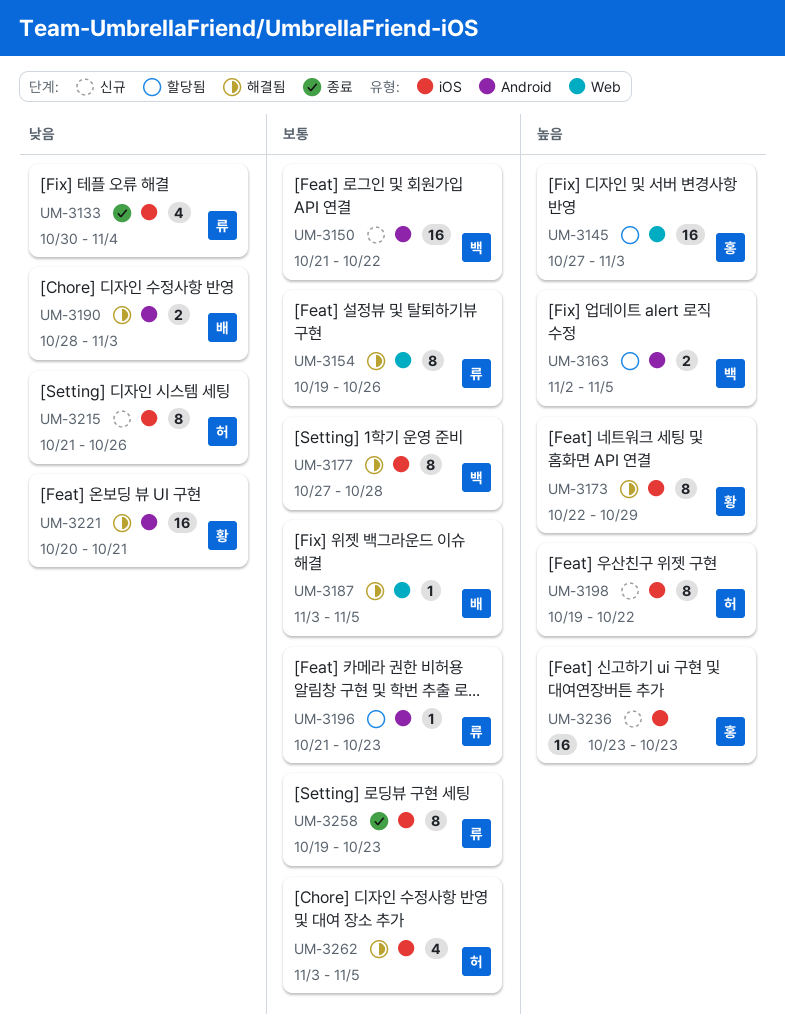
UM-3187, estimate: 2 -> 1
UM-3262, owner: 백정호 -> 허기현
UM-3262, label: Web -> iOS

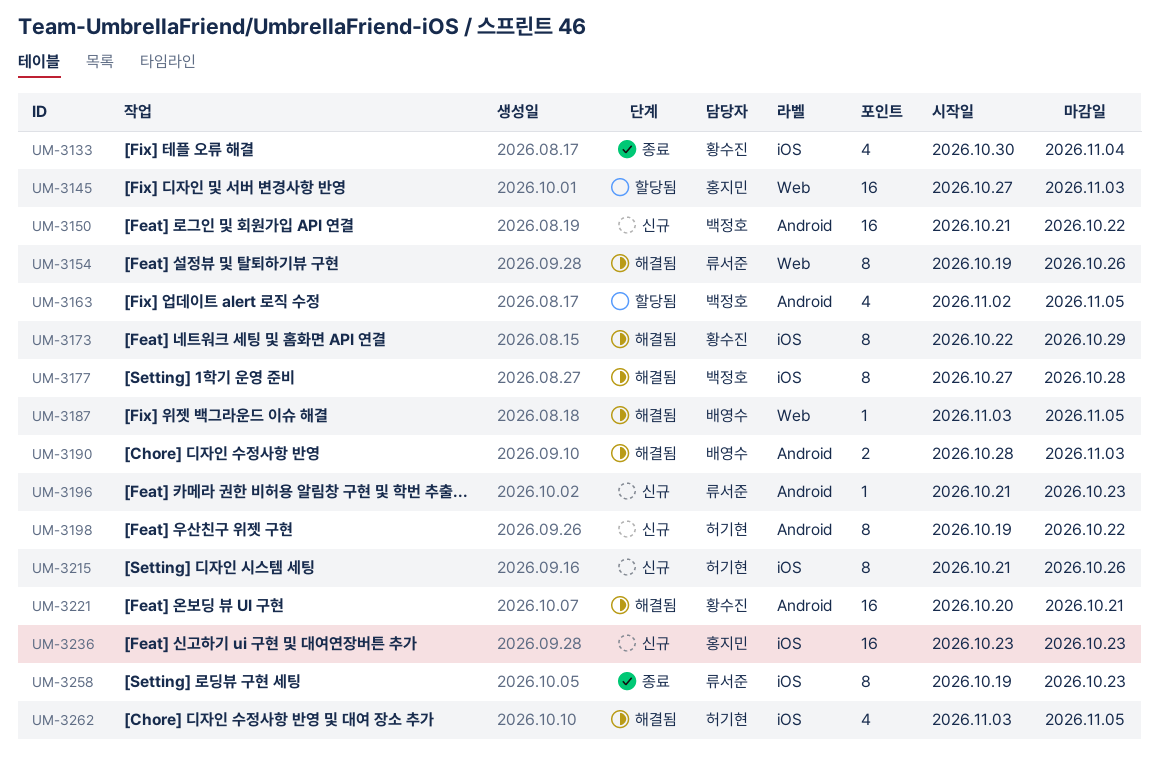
UM-3133, owner: 류서준 -> 황수진
UM-3163, estimate: 2 -> 4
UM-3196, status: 할당됨 -> 신규
UM-3198, label: iOS -> Android

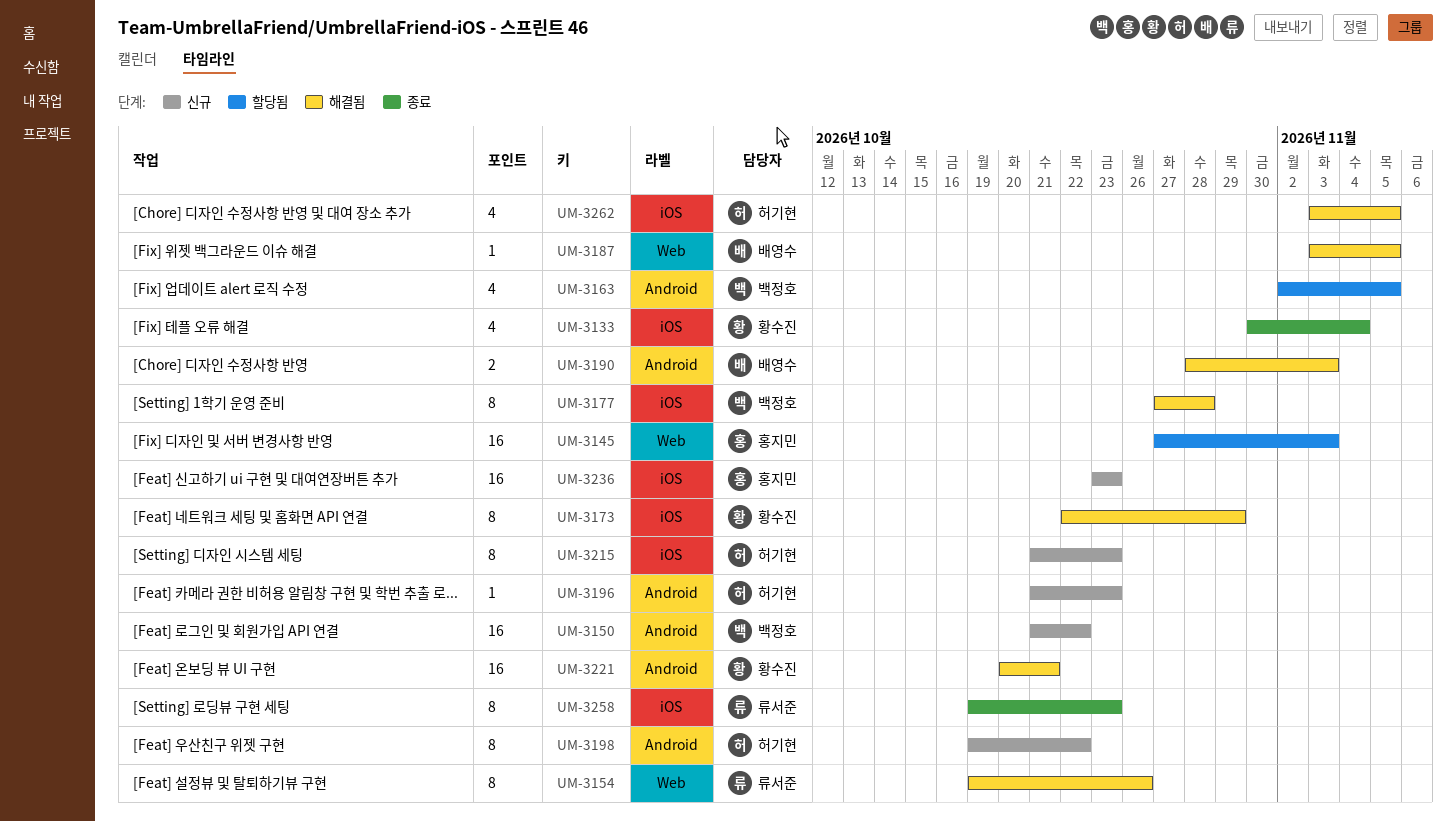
UM-3196, owner: 류서준 -> 허기현
UM-3215, due: Oct 26 -> Oct 23

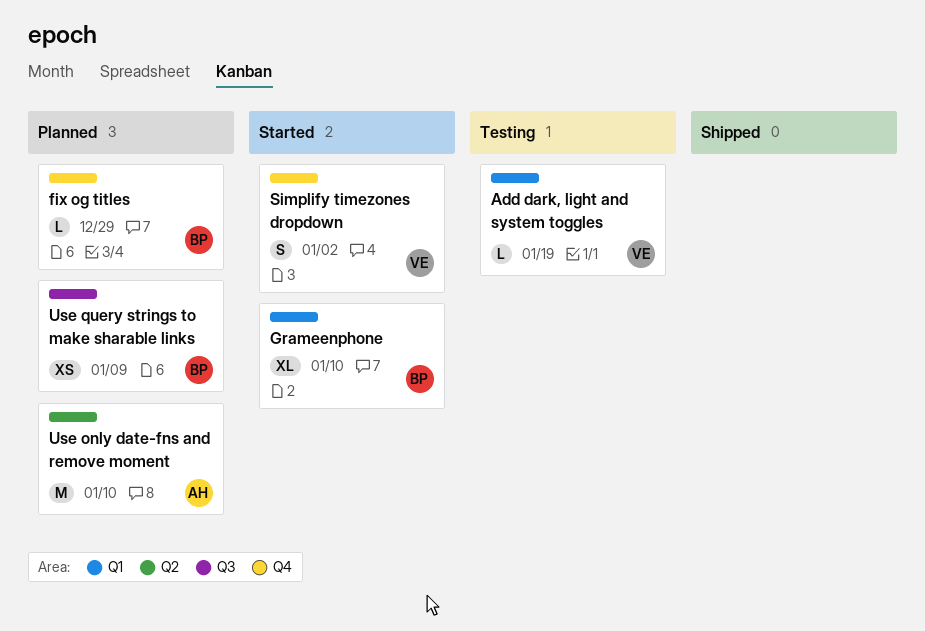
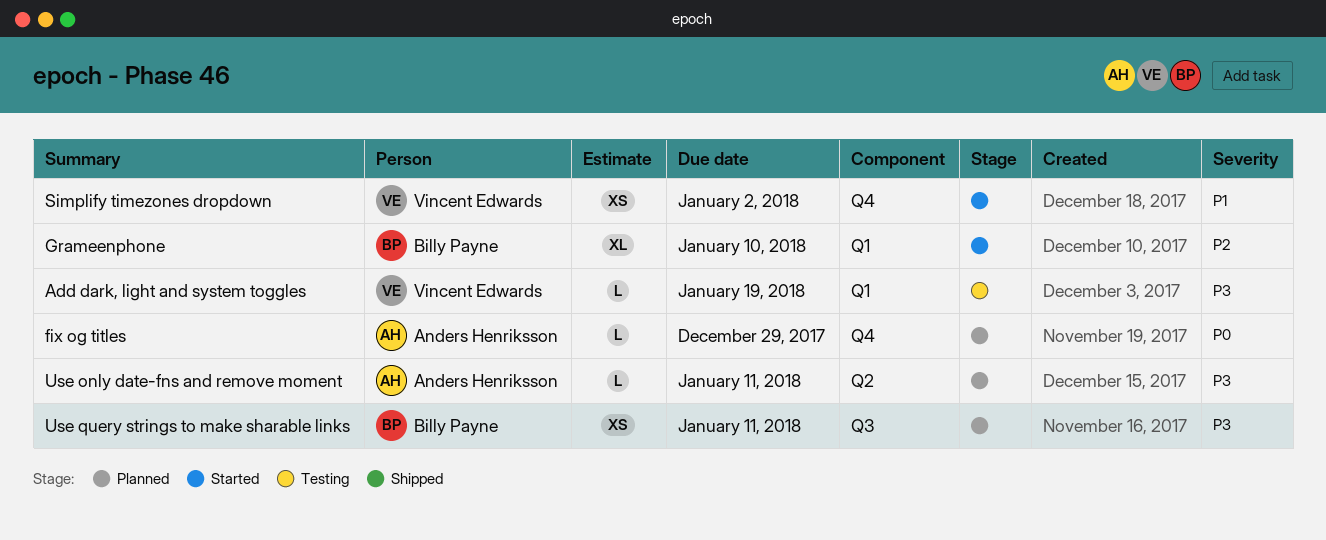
fix og titles, owner: Billy Payne -> Anders Henriksson
Simplify timezones dropdown, estimate: S -> XS
Use only date-fns and remove moment, estimate: M -> L
Use only date-fns and remove moment, due: Jan 10 -> Jan 11
Use query strings to make sharable links, due: Jan 9 -> Jan 11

## Work to be completed
All of the lines above should be printed exactly, minus the pictures.

## Result of the exercise
UM-3187, estimate: 2 -> 1
UM-3262, owner: 백정호 -> 허기현
UM-3262, label: Web -> iOS

UM-3133, owner: 류서준 -> 황수진
UM-3163, estimate: 2 -> 4
UM-3196, status: 할당됨 -> 신규
UM-3198, label: iOS -> Android

UM-3196, owner: 류서준 -> 허기현
UM-3215, due: Oct 26 -> Oct 23

fix og titles, owner: Billy Payne -> Anders Henriksson
Simplify timezones dropdown, estimate: S -> XS
Use only date-fns and remove moment, estimate: M -> L
Use only date-fns and remove moment, due: Jan 10 -> Jan 11
Use query strings to make sharable links, due: Jan 9 -> Jan 11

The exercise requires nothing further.